ROSA KHUTOR, Russia (Feb. 9) – Travis Ganong (Squaw Valley, CA) charged to fifth on the steep and fast course of the 2014 Sochi downhill on Sunday, pulling out the best finish of his career during his first-ever Olympic appearance. Ganong skied into the lead but was then bumped by Norwegian Kjetil Jansrud, who took bronze behind gold winner Matthias Mayer of Austria and silver medalist Christof Innerhofer of Italy. Pre-race favorite Bode Miller (Franconia, NH) skied a fast and tight line but plowed through a panel and lost time, finishing eighth. The men’s downhill will be featured on NBC’s primetime Olympic coverage Sunday Feb. 9 at 7:00 p.m. EST and can be streamed on NBCOlympics.com.
- Travis Ganong (Squaw Valley, CA) made his Olympic debut Thursday, finishing fifth in downhill for the best finish of his young career.
- After a slow start, Ganong, who started seventh, charged the bottom of the course to win the last two intervals and finish in the lead.
- He was then bumped by Norwegian Kjetil Jansrud, who finished third behind race winner Matthias Mayer of Austria and Christof Innerhofer of Italy.
- Ganong entered the Olympics with a career-best weekend in Kitbuehel, finishing seventh in downhill and sixth in super G.
- Clouds moved into Rosa Khutor for the first time in four days, creating different light conditions from what the athletes experienced in each of the three training runs.
- Pre-race favorite Bode Miller (Franconia, NH), who won two of the three training runs, finished eighth.
- Miller again started fast, then took an incredibly tight line above the Bear Jump and plowed through a panel, causing him to lose time toward the finish.
- Steven Nyman (Sundance, UT) was 27th and Marco Sullivan (Squaw Valley, CA) 30th. It was the final Olympic start for Sullivan, who will not race through 2018.
- The men’s downhill will be featured on NBC’s primetime Olympic coverage Sunday Feb. 9 at 7:00 p.m. EST and can be streamed on NBCOlympics.com.
- The next men’s medal event is Friday, Feb. 14 with super combined featuring reigning World Champion Ted Ligety (Park City, UT).
- Miller, Andrew Weibrecht (Lake Placid, NY) and Jared Goldberg (Holladay, UT) will also start the race for U.S. Men. It will be the first Olympic start for Goldberg.
I had no idea what I would feel like kicking out of the starting gate today. I just let myself relax and let my skiing take over. I had a lot of fun and it worked out. It was actually a lot more forgiving today. I was able to push hard from top to bottom and I felt great at the finish.

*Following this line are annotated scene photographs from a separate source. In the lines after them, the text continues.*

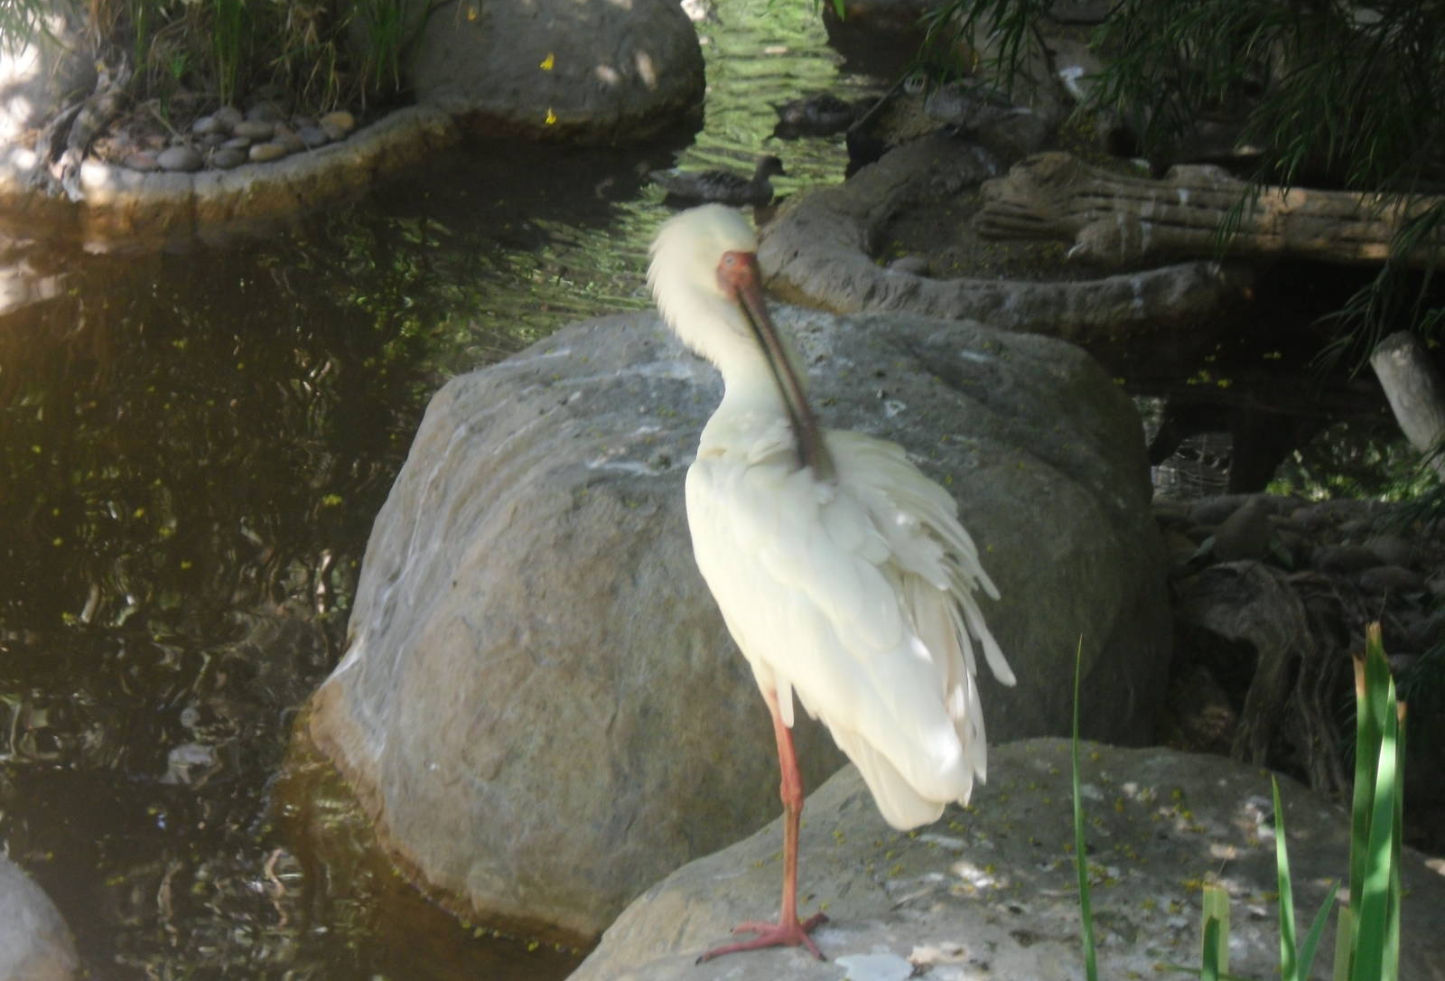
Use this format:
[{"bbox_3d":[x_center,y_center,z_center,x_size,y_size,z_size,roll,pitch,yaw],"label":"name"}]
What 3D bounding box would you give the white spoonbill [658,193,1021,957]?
[{"bbox_3d":[0.103,0.081,3.627,0.340,0.715,0.240,-2,14,-10],"label":"white spoonbill"}]

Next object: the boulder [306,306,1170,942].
[{"bbox_3d":[0.025,0.115,5.615,1.300,0.670,1.250,0,14,0],"label":"boulder"}]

My run was awesome. I did basically what I wanted to do. I pushed hard. I pushed huge off the jumps and had a smile on my face when I finished.
I’ve been methodically building my career over the last four or five years in the World Cup and getting better and better each year and lowering my ranking and gaining more confidence. Now I’m at a point where I know my skiing’s good and I can be relaxed. That’s a really fun place to be because then you’re just having fun every race.
I would’ve loved to win. This is the premier event. I’ve thought about it quite a bit. I thought I had a good chance at it. I was well-prepared. I skied well enough, but it just doesn’t happen sometimes.
I was disappointed not to have a better result next to my name. It’s one of those days where it’s hard to say where the time went, because I skied pretty well. I took a lot of risk and I made a couple small mistakes, but not really mistakes that cost you a lot of time. I have a lot of races ahead of me and I knew this could be a tough one to swallow today, having skied so well on the training runs, and then come in and be way out of the medals.
Sasha Rearick, Head Coach
I’m excited that we got that one. I’m excited for Travis to be able to come out and execute. I was really exited to see him come out and ski like he can, and that shows me a lot of his courage and ability to come out on race day and charge. I’m excited that Bode got this one out of the way. He got the nerves out of the way, and now he’s going to take his aggression to the next courses — that I’m confident on.